Seguí allí sentado, sin hablar, durante mucho tiempo. Alrededor de nosotros caían las hojas formando remolinos, incorporando su triste belleza a la alfombra ya formada.
—No lo sé, Abe —dije al fin. Me dolía la garganta casi demasiado para seguir hablando—. Todo lo hice mal. Llevarlas allí. No habernos ido cuando vi lo demencial que se volvía la situación. No asegurarme de que su avión salía a su debido tiempo. Y no entiendo nada de aquello. ¿Quién fue responsable? ¿Quiénes fueron? ¿Krishna? ¿Qué ganaba con todo ello la mujer, Kamakhya...? ¿Cómo encajaba ella en todo el jeroglífico? Y sobre todo, ¿cómo pude cometer la equivocación condenadamente estúpida de llevarle aquella pistola a Das cuando...?
—Dos disparos —dijo Abe.
—¿Qué?
—Aquella noche que llamaste me dijiste que habías oído dos disparos.
—Sí, bueno. Se trataba de una automática.

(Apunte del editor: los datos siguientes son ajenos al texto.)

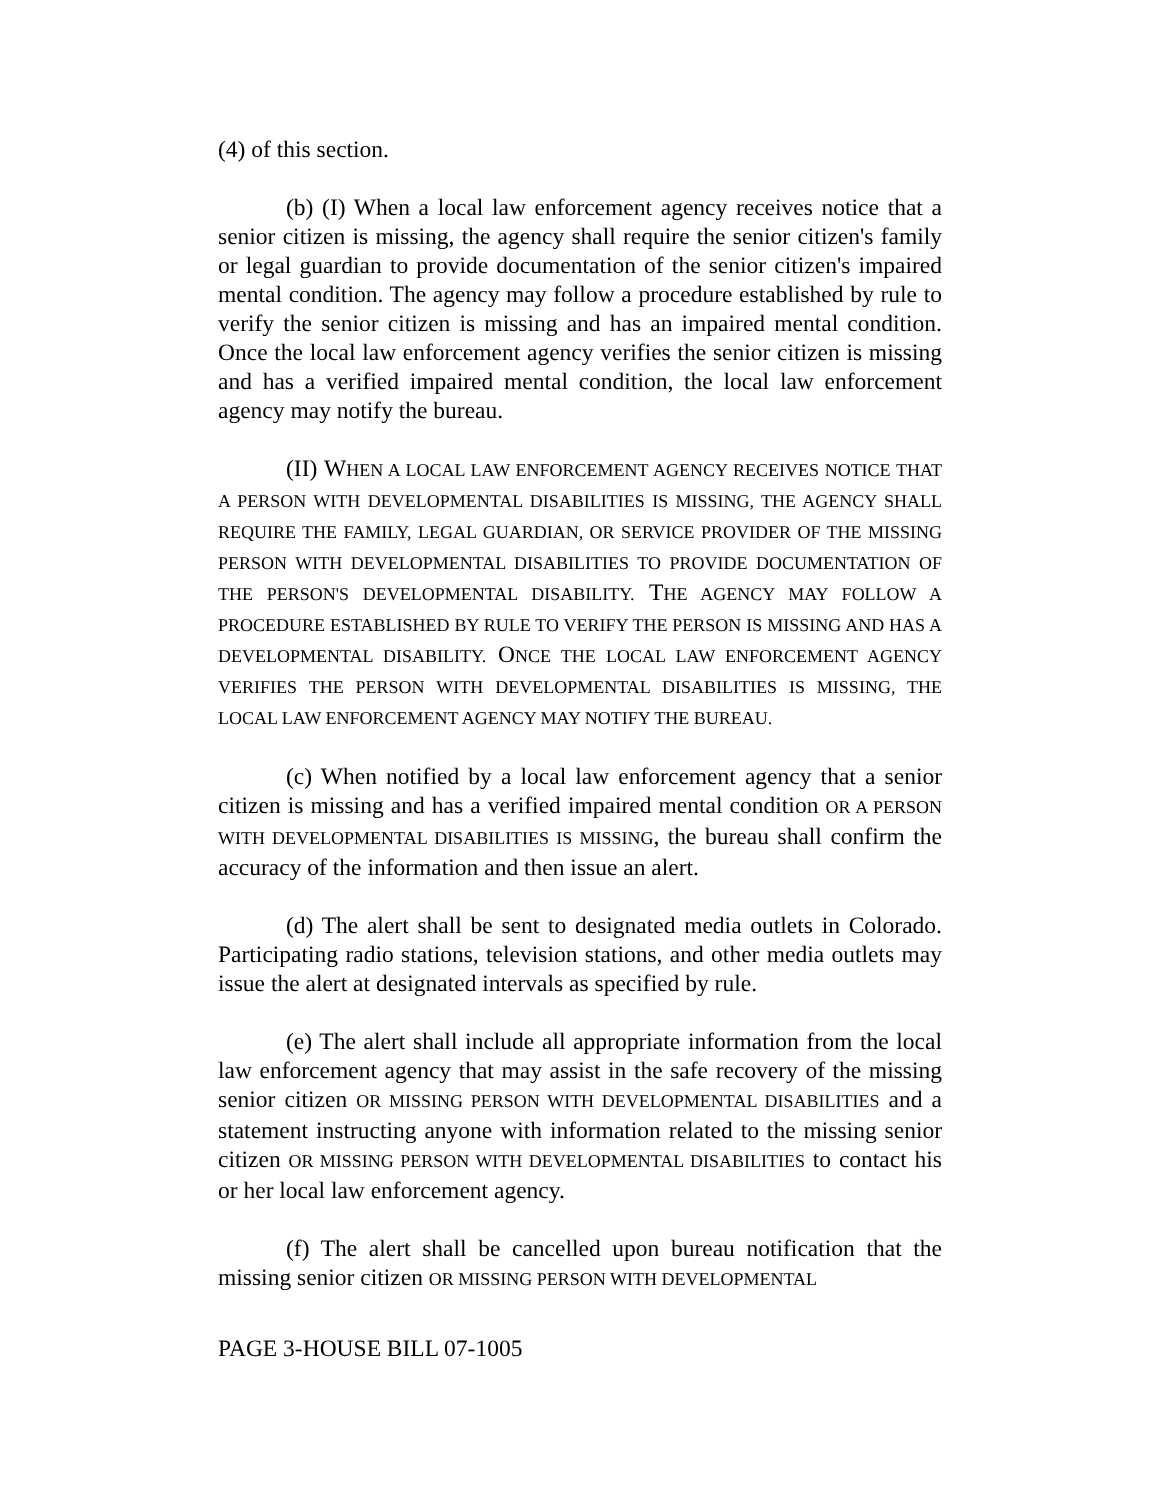(4) of this section.
(b) (I) When a local law enforcement agency receives notice that a senior citizen is missing, the agency shall require the senior citizen's family or legal guardian to provide documentation of the senior citizen's impaired mental condition. The agency may follow a procedure established by rule to verify the senior citizen is missing and has an impaired mental condition. Once the local law enforcement agency verifies the senior citizen is missing and has a verified impaired mental condition, the local law enforcement agency may notify the bureau.
(II) WHEN A LOCAL LAW ENFORCEMENT AGENCY RECEIVES NOTICE THAT A PERSON WITH DEVELOPMENTAL DISABILITIES IS MISSING, THE AGENCY SHALL REQUIRE THE FAMILY, LEGAL GUARDIAN, OR SERVICE PROVIDER OF THE MISSING PERSON WITH DEVELOPMENTAL DISABILITIES TO PROVIDE DOCUMENTATION OF THE PERSON'S DEVELOPMENTAL DISABILITY. THE AGENCY MAY FOLLOW A PROCEDURE ESTABLISHED BY RULE TO VERIFY THE PERSON IS MISSING AND HAS A DEVELOPMENTAL DISABILITY. ONCE THE LOCAL LAW ENFORCEMENT AGENCY VERIFIES THE PERSON WITH DEVELOPMENTAL DISABILITIES IS MISSING, THE LOCAL LAW ENFORCEMENT AGENCY MAY NOTIFY THE BUREAU.
(c) When notified by a local law enforcement agency that a senior citizen is missing and has a verified impaired mental condition OR A PERSON WITH DEVELOPMENTAL DISABILITIES IS MISSING, the bureau shall confirm the accuracy of the information and then issue an alert.
(d) The alert shall be sent to designated media outlets in Colorado. Participating radio stations, television stations, and other media outlets may issue the alert at designated intervals as specified by rule.
(e) The alert shall include all appropriate information from the local law enforcement agency that may assist in the safe recovery of the missing senior citizen OR MISSING PERSON WITH DEVELOPMENTAL DISABILITIES and a statement instructing anyone with information related to the missing senior citizen OR MISSING PERSON WITH DEVELOPMENTAL DISABILITIES to contact his or her local law enforcement agency.
(f) The alert shall be cancelled upon bureau notification that the missing senior citizen OR MISSING PERSON WITH DEVELOPMENTAL
PAGE 3-HOUSE BILL 07-1005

—¿Y qué? ¿Acaso crees que cuando te vuelas la tapa de los sesos puedes volver a disparar para asegurarte? ¿Eh?
—¿Qué quieres decir, Abe?
—No fuiste tú quien mató a Das, Bobby. Tampoco Das mató a Das. Tal vez alguno de esos encantadores Kapalikas tenía un motivo para arreglar las cosas de esa manera, ¿eh? Tu camarada Krishna... Sanjay... cualquiera que fuera su jodido nombre... acaso quisiera ser el «Poeta Laureado» por algún tiempo.
—¿Por qué...? —Callé y observé a una gaviota planear a un centenar de metros sobre nuestras cabezas—. Pero ¿qué tenía que ver Victoria con todo aquello? ¡Dios mío! ¿Qué podían sacar de hacerle daño a ella? No comprendo nada.
Abe se puso en pie y escupió de nuevo. Llevaba briznas de corteza adheridas al traje.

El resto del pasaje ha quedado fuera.